L.A: “Cette semaine l’Haïtienne Michaelle Jean a été nommé envoyée spéciale de l’Unesco pour Haïti. Elle a déclaré que l’aide internationale a transformé ce pays en je cite “un vaste laboratoire d’essais et d’erreurs”. Il est vrai que Haïti ne sort plus la tête de l’eau. Pourquoi ça ne marche pas ?”
 
E.B: “Je pense que la communauté internationale a fait tous les efforts possibles depuis le tremblement de terre, on était déjà dans une situation d’extrême pauvreté quand le tremblement de terre du 12 janvier dernier a frappé. On a eu le tremblement de terre, ensuite on a eu l’ouragan Tomas qui a accéléré la contamination du choléra par les pluies torrentielles.

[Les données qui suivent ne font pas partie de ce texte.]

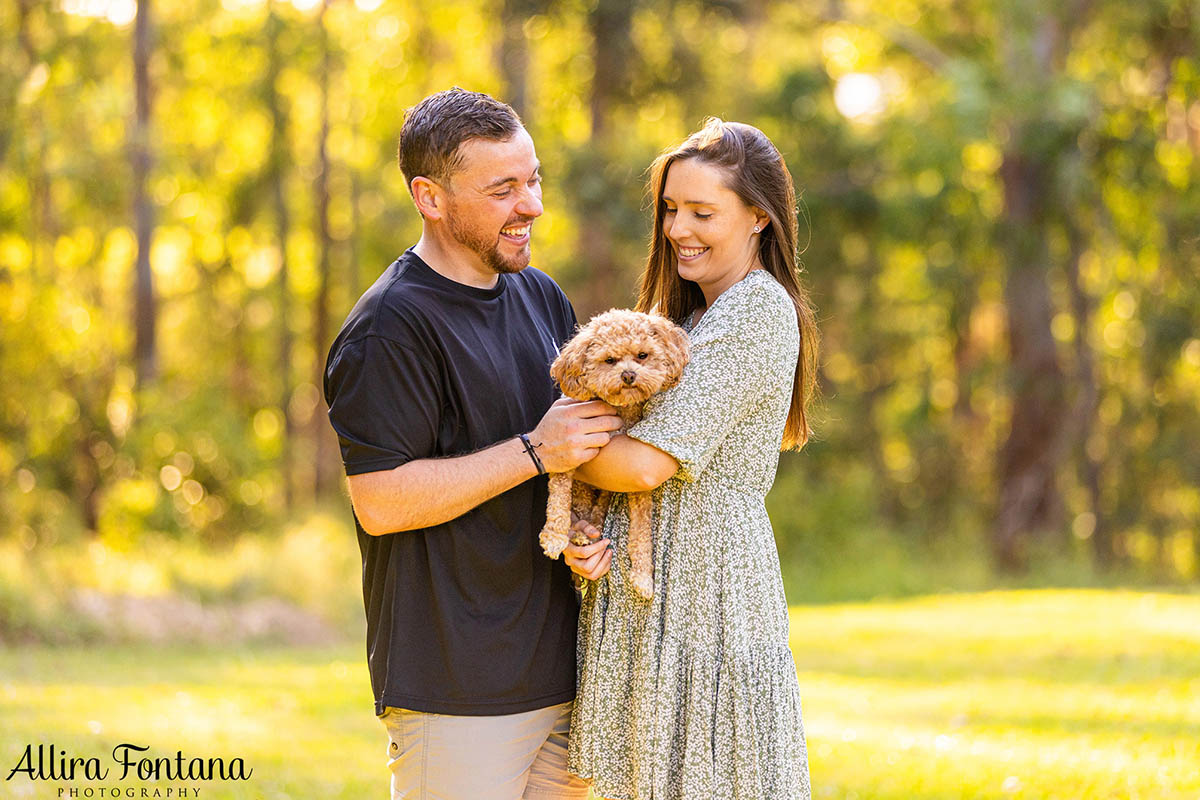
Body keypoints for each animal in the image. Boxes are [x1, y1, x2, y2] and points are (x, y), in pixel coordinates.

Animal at [540, 309, 691, 597]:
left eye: (642, 355)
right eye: (609, 360)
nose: (629, 375)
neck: (620, 410)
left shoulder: (638, 484)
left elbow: (642, 531)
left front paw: (643, 576)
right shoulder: (567, 452)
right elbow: (558, 498)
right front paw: (554, 536)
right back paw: (578, 536)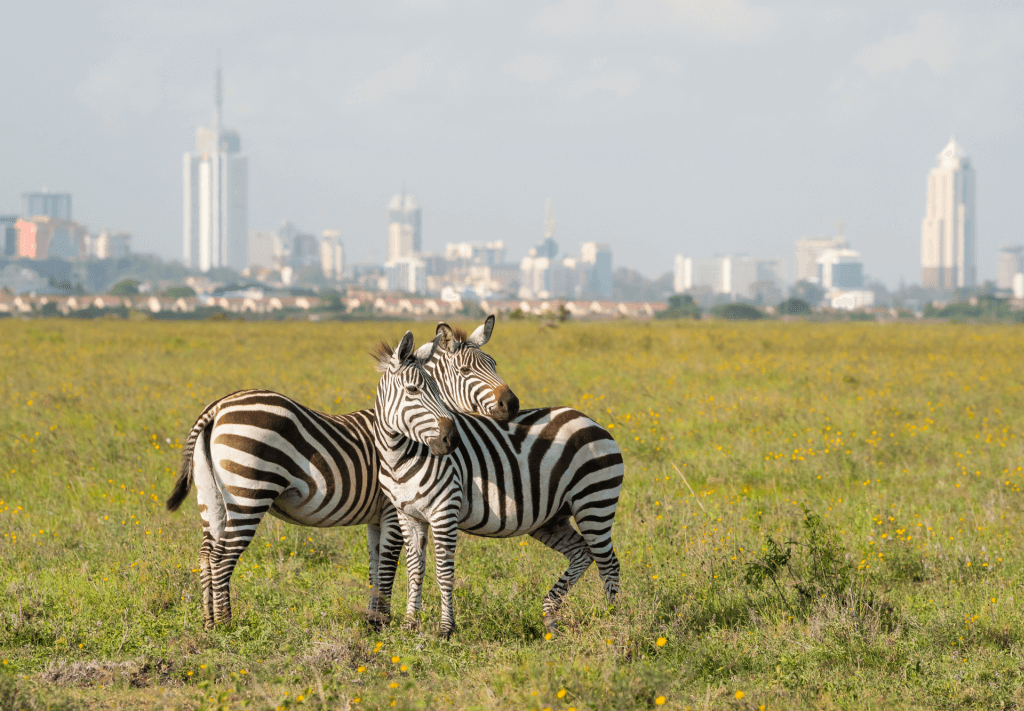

Je crois que c’est faux de dire que c’est un laboratoire d’essai, les autorités haïtiennes étaient aussi frappées durement par le tremblement de terre, il a fallu que l’Etat haïtien se remette en place, les services publics, c’est long, ça prendra énormément de temps et je crois que la communauté internationale a fait ce qu’elle a pu.”